No, but that’d be useful to know what kind of data we could impute as missing data—only modeled data. It might protect against accidental missing data leading to sampling improper densities.
If we have minibatches, it’d cross modeled (the data) and unmodeled (sizes of minibatches).
Yes. You can implement them both as submodels. You probably wouldn’t implement the simple case that way, since it’s also implementable as beta ~ normal(mu, sigma);
. So that’s what’d get swapped out with non_centered_normal(beta, mu, sigma);
if you wanted to write it in parallel. This is the case Maria’s thesis was largely designed to address, so there are examples there, too.
The math library doesn’t need to change. We could start distributing libraries of submodels as well as libraries of functions. Even better if we could compile and link independently. I’ve been reading some stuff by Bob Harper et al. recently only submodules in ML and principles of submodules in general that’s very compelling, and it includes discussion of independent compilation of submodules (which we could do—there really isn’t anything magic about scope going on despite some lingering confusion due to the ill- formed first example I presented).
This should be a separate issue, but I can’t resist any bait (I’d be a short-lived fish).
As you know, the hooks are there in the code to make this easy—all the Jacobians are done in one step in the log density function and could be stored in a separate value.
I’ve wanted to have jacobian +=
in the transformed parameters block from the get-go, but there is a lot of opposition to that both because it’d be confusing and because we’d never use it.
What’s the usue case?
◆ ◆ ◆ ◆ ◆ ◆ ◆
**EXERCISES TO COMPLETE:**
[1] In the forum post on submodels, in which block has the writer long wanted to have jacobian +=?
[2] Reproduce the part of the forum post on submodels starting with "This should be" and going on through "a separate value.".

**SOURCE MATERIAL:**
◆ ◆ ◆ ◆ ◆ ◆ ◆
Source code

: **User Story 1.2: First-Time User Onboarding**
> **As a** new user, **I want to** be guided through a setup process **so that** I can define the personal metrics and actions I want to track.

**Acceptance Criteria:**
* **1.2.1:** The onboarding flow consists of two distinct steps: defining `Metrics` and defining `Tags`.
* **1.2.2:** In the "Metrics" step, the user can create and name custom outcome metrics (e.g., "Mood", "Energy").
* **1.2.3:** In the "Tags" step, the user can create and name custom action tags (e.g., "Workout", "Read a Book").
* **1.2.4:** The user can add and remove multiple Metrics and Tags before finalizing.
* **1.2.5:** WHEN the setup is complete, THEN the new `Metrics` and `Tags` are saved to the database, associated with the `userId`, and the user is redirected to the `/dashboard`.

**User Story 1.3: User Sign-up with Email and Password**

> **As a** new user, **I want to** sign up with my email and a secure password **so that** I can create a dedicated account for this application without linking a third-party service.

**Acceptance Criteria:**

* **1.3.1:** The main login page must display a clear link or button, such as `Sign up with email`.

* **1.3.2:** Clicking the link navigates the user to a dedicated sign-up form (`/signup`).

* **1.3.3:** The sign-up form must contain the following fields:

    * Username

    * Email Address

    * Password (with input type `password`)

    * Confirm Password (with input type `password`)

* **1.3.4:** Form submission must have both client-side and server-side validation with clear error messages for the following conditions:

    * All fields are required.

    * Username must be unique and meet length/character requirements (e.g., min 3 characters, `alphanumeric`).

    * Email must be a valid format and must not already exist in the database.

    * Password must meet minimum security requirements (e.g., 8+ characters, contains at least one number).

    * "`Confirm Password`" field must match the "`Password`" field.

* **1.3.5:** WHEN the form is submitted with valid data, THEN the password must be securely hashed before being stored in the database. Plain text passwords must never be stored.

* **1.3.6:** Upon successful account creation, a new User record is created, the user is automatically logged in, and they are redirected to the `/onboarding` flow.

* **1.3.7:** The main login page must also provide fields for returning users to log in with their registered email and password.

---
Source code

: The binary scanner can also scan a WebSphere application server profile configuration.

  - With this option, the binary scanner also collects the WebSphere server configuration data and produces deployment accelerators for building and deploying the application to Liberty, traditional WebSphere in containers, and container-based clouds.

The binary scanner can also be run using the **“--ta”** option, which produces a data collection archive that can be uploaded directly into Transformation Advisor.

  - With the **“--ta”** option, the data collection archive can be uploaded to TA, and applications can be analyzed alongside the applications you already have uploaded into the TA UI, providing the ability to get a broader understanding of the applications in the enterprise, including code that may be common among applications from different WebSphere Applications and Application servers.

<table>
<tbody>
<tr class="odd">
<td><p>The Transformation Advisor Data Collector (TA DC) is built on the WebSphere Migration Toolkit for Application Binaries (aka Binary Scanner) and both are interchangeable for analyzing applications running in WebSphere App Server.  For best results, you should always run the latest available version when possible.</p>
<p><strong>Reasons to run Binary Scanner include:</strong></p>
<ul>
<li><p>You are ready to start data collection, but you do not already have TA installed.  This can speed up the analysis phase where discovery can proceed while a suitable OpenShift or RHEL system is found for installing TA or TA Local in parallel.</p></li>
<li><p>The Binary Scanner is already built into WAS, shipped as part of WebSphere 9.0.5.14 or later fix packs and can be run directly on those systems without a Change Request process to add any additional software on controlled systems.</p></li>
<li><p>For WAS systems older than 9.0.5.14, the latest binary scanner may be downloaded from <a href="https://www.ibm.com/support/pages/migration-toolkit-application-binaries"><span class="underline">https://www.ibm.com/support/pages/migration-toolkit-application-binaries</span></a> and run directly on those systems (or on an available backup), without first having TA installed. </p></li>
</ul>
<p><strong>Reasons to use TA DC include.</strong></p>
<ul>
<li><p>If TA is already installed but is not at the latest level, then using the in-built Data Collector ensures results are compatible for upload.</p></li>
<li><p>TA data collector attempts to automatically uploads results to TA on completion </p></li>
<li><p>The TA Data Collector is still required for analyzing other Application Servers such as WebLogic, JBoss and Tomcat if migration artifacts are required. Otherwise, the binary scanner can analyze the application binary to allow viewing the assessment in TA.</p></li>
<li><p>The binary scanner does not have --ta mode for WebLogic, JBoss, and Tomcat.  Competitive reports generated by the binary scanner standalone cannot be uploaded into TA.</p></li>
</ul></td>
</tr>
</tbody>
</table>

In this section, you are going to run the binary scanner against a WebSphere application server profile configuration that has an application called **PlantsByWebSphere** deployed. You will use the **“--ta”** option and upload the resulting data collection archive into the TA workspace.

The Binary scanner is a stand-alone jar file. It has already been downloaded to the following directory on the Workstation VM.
◆ ◆ ◆ ◆ ◆ ◆ ◆
**RESPONSES PER TASK:**
[1] In the transformed parameters block.

[2]
This should be a separate issue, but I can’t resist any bait (I’d be a short-lived fish).
As you know, the hooks are there in the code to make this easy—all the Jacobians are done in one step in the log density function and could be stored in a separate value.